:: Supplied material ::
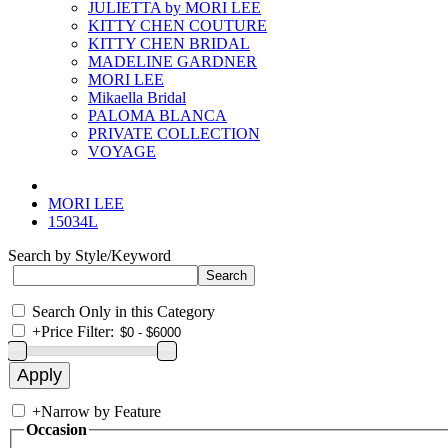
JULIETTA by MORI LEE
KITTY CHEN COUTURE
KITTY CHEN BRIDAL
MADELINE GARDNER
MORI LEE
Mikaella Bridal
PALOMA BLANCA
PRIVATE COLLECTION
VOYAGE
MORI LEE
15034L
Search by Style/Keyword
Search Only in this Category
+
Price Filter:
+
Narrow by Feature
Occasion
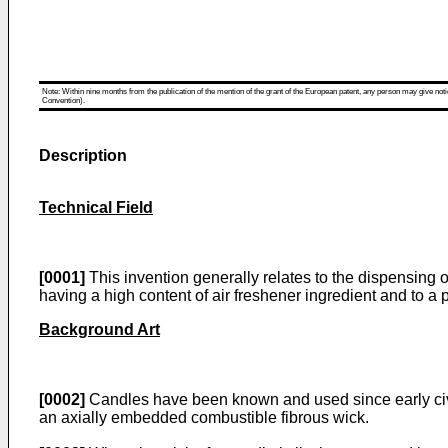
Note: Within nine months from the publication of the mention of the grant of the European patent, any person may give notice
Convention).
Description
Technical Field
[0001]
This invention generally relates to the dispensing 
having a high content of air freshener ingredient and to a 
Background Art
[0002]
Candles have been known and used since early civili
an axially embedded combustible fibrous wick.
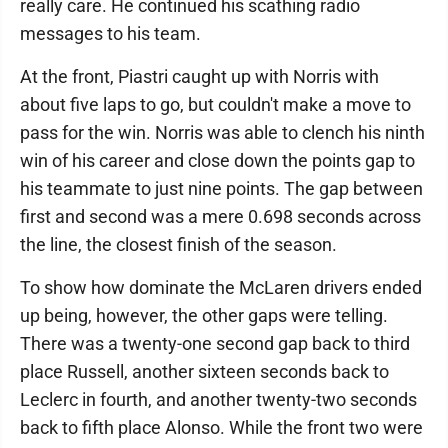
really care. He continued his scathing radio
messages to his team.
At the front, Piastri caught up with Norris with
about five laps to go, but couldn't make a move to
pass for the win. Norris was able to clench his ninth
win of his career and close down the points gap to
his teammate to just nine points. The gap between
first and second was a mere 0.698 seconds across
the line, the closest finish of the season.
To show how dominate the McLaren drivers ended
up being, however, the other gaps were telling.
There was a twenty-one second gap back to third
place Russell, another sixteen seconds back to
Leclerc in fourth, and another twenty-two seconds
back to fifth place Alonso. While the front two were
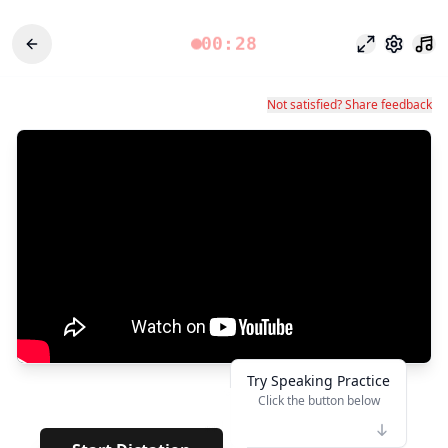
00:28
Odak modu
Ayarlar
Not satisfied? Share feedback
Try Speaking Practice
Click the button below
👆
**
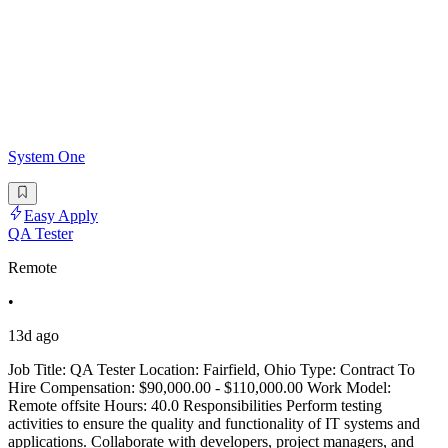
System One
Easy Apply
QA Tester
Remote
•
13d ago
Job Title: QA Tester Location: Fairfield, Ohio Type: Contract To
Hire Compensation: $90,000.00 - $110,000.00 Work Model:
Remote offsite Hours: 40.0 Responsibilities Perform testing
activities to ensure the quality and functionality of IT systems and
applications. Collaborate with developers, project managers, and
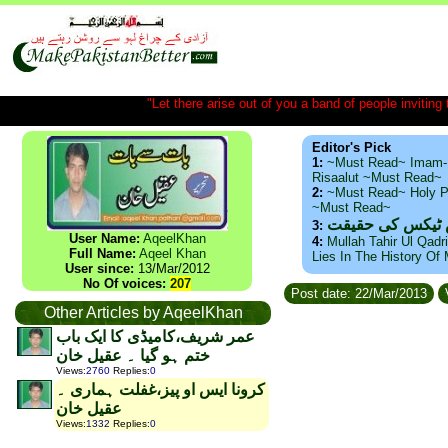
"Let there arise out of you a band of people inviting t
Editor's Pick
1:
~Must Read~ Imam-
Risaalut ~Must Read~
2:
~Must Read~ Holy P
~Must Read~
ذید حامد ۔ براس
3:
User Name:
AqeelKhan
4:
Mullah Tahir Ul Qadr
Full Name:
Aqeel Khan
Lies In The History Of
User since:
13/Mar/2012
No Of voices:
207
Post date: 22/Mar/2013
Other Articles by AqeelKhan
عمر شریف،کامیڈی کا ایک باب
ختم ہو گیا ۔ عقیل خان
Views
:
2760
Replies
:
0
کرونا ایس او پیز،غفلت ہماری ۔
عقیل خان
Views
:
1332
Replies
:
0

--

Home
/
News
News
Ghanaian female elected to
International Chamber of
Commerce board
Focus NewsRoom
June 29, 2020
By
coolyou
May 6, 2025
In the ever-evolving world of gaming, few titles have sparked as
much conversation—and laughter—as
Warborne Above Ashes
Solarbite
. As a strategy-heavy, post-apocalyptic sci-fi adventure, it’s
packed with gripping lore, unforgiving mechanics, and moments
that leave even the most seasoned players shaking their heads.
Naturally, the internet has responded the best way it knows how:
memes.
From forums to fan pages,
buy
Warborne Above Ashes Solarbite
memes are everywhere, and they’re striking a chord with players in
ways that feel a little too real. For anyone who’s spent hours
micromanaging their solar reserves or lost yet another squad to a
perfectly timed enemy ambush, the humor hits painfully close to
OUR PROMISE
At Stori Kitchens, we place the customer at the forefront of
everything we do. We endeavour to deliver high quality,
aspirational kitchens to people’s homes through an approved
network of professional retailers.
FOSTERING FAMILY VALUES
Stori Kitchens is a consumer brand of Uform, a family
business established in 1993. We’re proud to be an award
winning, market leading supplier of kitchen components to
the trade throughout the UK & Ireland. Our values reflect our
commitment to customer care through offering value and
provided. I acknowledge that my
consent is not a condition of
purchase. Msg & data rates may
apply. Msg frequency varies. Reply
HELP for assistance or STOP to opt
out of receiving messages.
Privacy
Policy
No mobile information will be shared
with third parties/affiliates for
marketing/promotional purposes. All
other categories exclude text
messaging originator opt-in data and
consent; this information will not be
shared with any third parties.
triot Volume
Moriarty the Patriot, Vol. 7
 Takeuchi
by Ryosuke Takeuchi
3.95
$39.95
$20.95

:: What the task asks ::
Retype, character for character, the stretch of the entries above from the line containing "Note: Within nine" through the line containing "an axially embedded combustible fibrous wick.", including both of those lines.

:: Answer space ::
Note: Within nine months from the publication of the mention of the grant of the European patent, any person may give notice
Convention).
Description
Technical Field
[0001]
This invention generally relates to the dispensing 
having a high content of air freshener ingredient and to a 
Background Art
[0002]
Candles have been known and used since early civili
an axially embedded combustible fibrous wick.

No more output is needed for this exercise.